Der Grünen-Obmann im EnBW-Untersuchungsausschuss, Ulrich Sckerl, forderte, die Mails sollten dem Gremium so schnell wie möglich übermittelt werden. Auch wenn sie „leider“ nur bis zum Herbst 2010 reichten, könnten sie noch offene Fragen beantworten – etwa die, von wem die Initiative zum EnBW-Deal ausging.

Keine Ermittlungen gegen die Anwälte

Die Staatsanwaltschaft Stuttgart sieht derweil keinen Grund, Ermittlungen auch gegen die beratenden Anwälte der Großkanzlei Gleiss Lutz aufzunehmen. Dies wird besonders in CDU-Kreisen kritisch vermerkt. Bisher wird wegen des Verdachts der Untreue oder der Beihilfe dazu gegen Ex-Ministerpräsident Mappus, die Ex-Minister Willi Stächele und Helmut Rau sowie den Ex-Investmentbanker Dirk Notheis (alle CDU) ermittelt. Man habe derzeit keine ausreichenden Anhaltspunkte, um gegen die Anwälte vorzugehen, sagte die Behördensprecherin. Auch aus einem Aufsatz des Münchner Rechtsprofessors Volker Rieble, der einen „Anfangsverdacht wegen Beihilfe zur Untreue“ sieht, ergebe sich kein solcher Ansatz.

In dem Beitrag für die Rechtszeitschrift „Myops“, die im Beck-Verlag erscheint, setzt sich Rieble überaus kritisch mit der Rolle von Gleiss Lutz beim EnBW-Deal auseinander. Sein Hauptvorwurf: die Anwälte um den Mandatsführer Martin Schockenhoff hätten ihren eigentlichen Mandanten, das Land Baden-Württemberg, „im Stich gelassen“, und viel zu sehr im Sinne des Investmentbankers Notheis agiert. Gründe für mögliche Beihilfe zur Untreue sieht der Professor darin, dass sie „den Gutsverwalter Mappus darin bestärkt haben, sich rechtswidrig zum Gutsherren aufzuspielen“, Finanzminister Stächele zur „unverantworteten Ausübung seines konstruierten Notbewilligungsrechts ermuntert“ hätten und die notwendige Konsultation des Landtagspräsidenten nicht eingefordert hätten.
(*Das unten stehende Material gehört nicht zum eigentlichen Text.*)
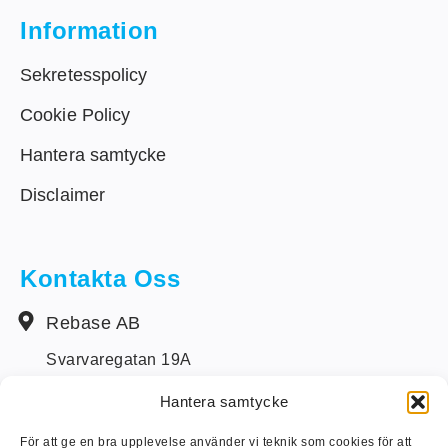
Information
Sekretesspolicy
Cookie Policy
Hantera samtycke
Disclaimer
Kontakta Oss
Rebase AB
Svarvaregatan 19A
S-442 34 Kungälv
Hantera samtycke
+46 (0) 303-14250
För att ge en bra upplevelse använder vi teknik som cookies för att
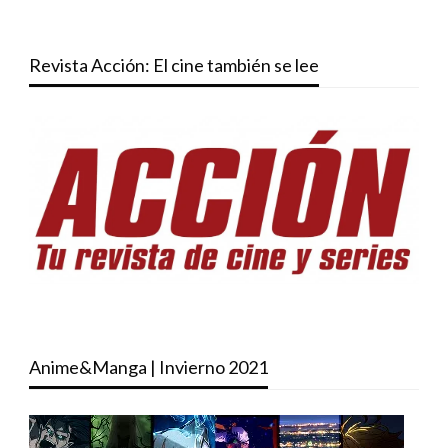
Revista Acción: El cine también se lee
Anime&Manga | Invierno 2021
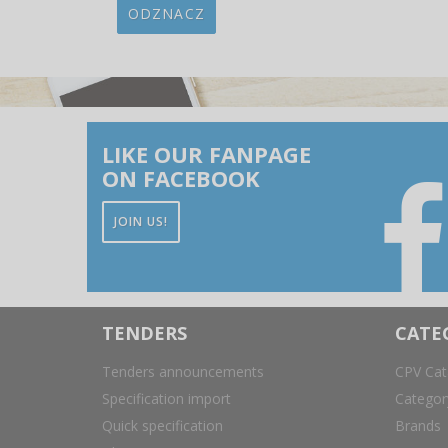
ODZNACZ
LIKE OUR FANPAGE
ON FACEBOOK
JOIN US!
TENDERS
CATE
Tenders announcements
CPV Cat
Specification import
Catego
Quick specification
Brands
„Mappus nicht vor Untreue gewarnt“

Als Pflichtverletzung wertet Rieble es auch, dass die Anwälte Mappus offensichtlich nicht „über die Risiken bis hin zur Strafverfolgung wegen Untreue“ aufgeklärt hätten. Dabei habe dies nahe gelegen: „Wenn M. (Mappus, die Red.) nach außen kann, was er nach innen nicht darf, dann handelt es sich um eine typische Untreuesituation.“ Die Rollenverteilung beim EnBW-Deal beschreibt der Rechtsexperte so: Notheis habe auf dem Tandem „vorne gesessen und gelenkt, Mappus durfte ein wenig strampeln, Stächele wurde nicht einmal auf dem Gepäckträger mitgenommen“. Der Fall gebe Anlass, über die Abhängigkeit großer Anwaltskanzleien von Investmentbanken nachzudenken. Anspielend auf de Projektnamen „Olympia“ spottet Rieble, „Ikarus“ hätte es besser getroffen. Nie zuvor hätten sich Anwälte einer angesehenen Kanzlei „derart in Staatsunrecht verstrickt“ und deren Renommee sowie das Vertrauen in den Berufsstand beschädigt. Gleiss Lutz wollte sich nicht zu den Vorwürfen äußern.
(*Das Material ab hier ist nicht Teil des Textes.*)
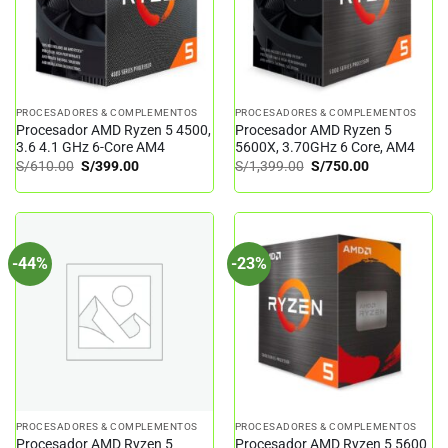
PROCESADORES & COMPLEMENTOS
PROCESADORES & COMPLEMENTOS
Procesador AMD Ryzen 5 4500,
Procesador AMD Ryzen 5
3.6 4.1 GHz 6-Core AM4
5600X, 3.70GHz 6 Core, AM4
El
El
El
El
S/
610.00
S/
399.00
S/
1,399.00
S/
750.00
precio
precio
precio
precio
original
actual
original
actual
era:
es:
era:
es:
S/610.00.
S/399.00.
S/1,399.00.
S/750.00.
-44%
-23%
PROCESADORES & COMPLEMENTOS
PROCESADORES & COMPLEMENTOS
Procesador AMD Ryzen 5
Procesador AMD Ryzen 5 5600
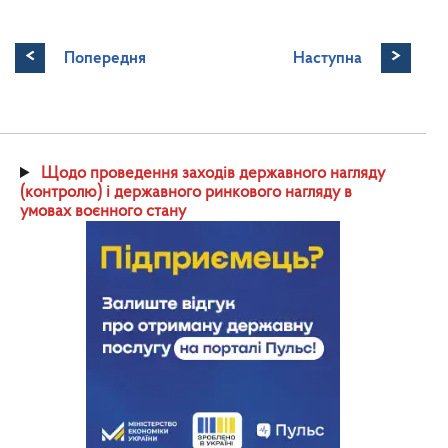
<
>
Попередня
Наступна
Щодо проведення заходів державного нагляду
(контролю) і державного ринкового нагляду в
умовах воєнного стану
Rieble ist ein renommierter Experte für Arbeitsrecht, gilt als arbeitgebernah und ist für streitbare bis provokative Äußerungen bekannt. In Juristenkreisen wurde auf seine enge Verbindung zu dem Freiburger Arbeitsrechtler Manfred Löwisch hingewiesen, der früher für Gleiss Lutz tätig war. Die Zusammenarbeit wurde beendet, nachdem er „privat“ gegen den Volksentscheid zu Stuttgart 21 klagen wollte.